Here we have thirty-five words, and thirteen of them come from the Latin source. This gives 37 per cent. of foreign origin as compared with eleven per cent. in the former passage.

One more sample, this time a verse of Wordsworth's:

"Six feet in earth my Emma lay,

And yet I loved her more

For so it seemed,-than till that day
I e'er had loved before."

From these four lines, containing six-and-twenty words, the Latin element is altogether absent.

Now, how is it that the dictionary proportion of Latin words in English and the proportion in use are so different?

Because (1) in the dictionary every word counts once and only once. That, and, if, count as one English word each, and regularise, generalise, secondary, count as one word each. But we can hardly make a sentence without bringing in such words as that, and, if, whilst we may pass months or years or a life-time without bringing into our sentences such words as regularise, generalise, secondary. We should find it a troublesome business to make a sentence ten words long without using a single native English word, for the English words are the mortar, so to speak, by which the sentence is bound together. Take these words away, and the sentence tumbles to pieces. Take away the classical words, and we can in most cases substitute for them words of English origin.

Again, (2) by far the greater number of the words in the dictionary are words which we never use at all,-words which we should never meet with, unless we chanced to see them when we were looking in the dictionary. How many words there are in the English language, it is not an easy matter to say. Some persons would give 100,000 as the number, others 200,000, others 400,000. These startling discrepancies do not imply any incapacity to count correctly on the part of the people who furnish the estimates; they arise from a difference of opinion as to what is to be reckoned as a word. Suppose we accept the lowest of the three totals mentioned above, and say that there are 100,000 words now current in our language; we might then roughly distribute them thus without any great error in the proportion: Latin 60,000, English 30,000, Greek and other sources 10,000.

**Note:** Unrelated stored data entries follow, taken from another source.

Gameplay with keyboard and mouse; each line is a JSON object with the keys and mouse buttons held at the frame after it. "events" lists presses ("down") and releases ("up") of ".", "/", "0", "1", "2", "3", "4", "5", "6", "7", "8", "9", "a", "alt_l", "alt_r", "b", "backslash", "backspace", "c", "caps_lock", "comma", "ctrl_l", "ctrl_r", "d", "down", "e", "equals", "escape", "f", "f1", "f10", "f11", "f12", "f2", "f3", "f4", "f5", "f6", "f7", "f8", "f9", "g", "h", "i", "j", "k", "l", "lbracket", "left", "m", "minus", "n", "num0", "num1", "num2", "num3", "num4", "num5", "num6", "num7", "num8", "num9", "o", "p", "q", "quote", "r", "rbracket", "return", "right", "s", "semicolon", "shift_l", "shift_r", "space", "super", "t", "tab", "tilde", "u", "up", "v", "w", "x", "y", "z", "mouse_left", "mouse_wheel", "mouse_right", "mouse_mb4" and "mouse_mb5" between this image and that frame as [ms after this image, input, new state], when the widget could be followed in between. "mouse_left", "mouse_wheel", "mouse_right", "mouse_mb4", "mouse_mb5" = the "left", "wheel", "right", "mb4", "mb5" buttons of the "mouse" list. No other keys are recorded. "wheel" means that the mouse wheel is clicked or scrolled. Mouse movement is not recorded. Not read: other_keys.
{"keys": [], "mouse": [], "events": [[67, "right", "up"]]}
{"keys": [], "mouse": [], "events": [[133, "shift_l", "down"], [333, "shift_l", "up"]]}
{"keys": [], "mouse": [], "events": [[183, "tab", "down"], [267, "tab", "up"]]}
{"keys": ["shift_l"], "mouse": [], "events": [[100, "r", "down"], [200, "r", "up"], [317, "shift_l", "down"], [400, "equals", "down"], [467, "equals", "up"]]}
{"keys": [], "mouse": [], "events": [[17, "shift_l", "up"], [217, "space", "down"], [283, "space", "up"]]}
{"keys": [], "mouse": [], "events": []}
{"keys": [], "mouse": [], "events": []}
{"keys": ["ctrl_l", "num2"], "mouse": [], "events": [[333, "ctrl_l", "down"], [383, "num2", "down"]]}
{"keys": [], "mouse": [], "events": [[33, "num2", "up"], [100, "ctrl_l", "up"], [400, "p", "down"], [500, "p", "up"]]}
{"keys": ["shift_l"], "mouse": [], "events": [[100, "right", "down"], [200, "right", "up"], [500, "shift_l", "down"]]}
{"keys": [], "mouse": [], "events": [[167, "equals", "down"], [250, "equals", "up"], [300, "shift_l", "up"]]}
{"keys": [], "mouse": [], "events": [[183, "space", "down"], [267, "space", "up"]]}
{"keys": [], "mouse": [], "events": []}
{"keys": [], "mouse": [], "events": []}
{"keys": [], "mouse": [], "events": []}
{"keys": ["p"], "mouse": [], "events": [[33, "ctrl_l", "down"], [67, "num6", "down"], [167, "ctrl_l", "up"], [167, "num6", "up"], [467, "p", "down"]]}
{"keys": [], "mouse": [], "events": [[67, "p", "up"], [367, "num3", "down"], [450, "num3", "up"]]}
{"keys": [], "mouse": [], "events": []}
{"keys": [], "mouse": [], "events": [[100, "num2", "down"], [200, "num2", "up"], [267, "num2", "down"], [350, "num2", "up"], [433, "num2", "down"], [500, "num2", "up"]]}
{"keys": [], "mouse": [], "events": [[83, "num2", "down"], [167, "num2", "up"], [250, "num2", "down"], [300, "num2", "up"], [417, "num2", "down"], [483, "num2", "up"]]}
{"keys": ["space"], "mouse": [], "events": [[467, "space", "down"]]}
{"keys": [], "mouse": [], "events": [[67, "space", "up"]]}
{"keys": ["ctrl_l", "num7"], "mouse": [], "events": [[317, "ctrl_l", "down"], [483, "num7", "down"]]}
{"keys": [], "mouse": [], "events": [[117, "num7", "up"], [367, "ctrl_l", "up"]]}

But how many of these words are in ordinary use? To this question it is impossible to give a definite answer. Shakespeare employed twice as many words to express his thoughts as anybody else, and he said all that he had to say with about 15,000 words. Milton needed only half that number. An educated man of to-day has a vocabulary of some five or six thousand words. Two thousand suffice for an average mechanic; one thousand for a schoolboy; half that number for an

agricultural labourer. We give these numbers by conjecture, but probably they are not very wide of the mark. At any rate we may safely say this, that for every word which the best educated man makes use of, there are at least ten, perhaps twenty, in the dictionary, which he never uses at all. And most of these are words of foreign extraction. The question may be asked,—What are these words for, if we never use them? Vast numbers of them are words of what we call a technical character; they belong to different arts and crafts and sciences, and are used by the men who follow those arts and crafts and sciences and by nobody else. Thus the doctor employs hundreds of technical words not used by the rest of us; then there are the words peculiar to botany and chemistry; the words of mining, of building, of seamanship, and so on. Every occupation furnishes its contribution of terms which are as completely unknown to people generally as so many words of Winchester slang.

But (3) even when we are dealing with words in ordinary use, words of which everybody knows the meaning, the more simple and familiar the subject in hand, the more does the English element predominate. The words which denote the things nearest and dearest to us, the things which we have known from our childhood, are of English origin. Father and mother, house and home, rain, wind, day, night, sun, moon,—these are English words. And hence it is that Wordsworth, describing an old man's feeling about his daughter's death, naturally uses an unmixed English diction as best suited to his purpose. How feeble a Latinized paraphrase would sound by the side of the simple English words which go home to our hearts!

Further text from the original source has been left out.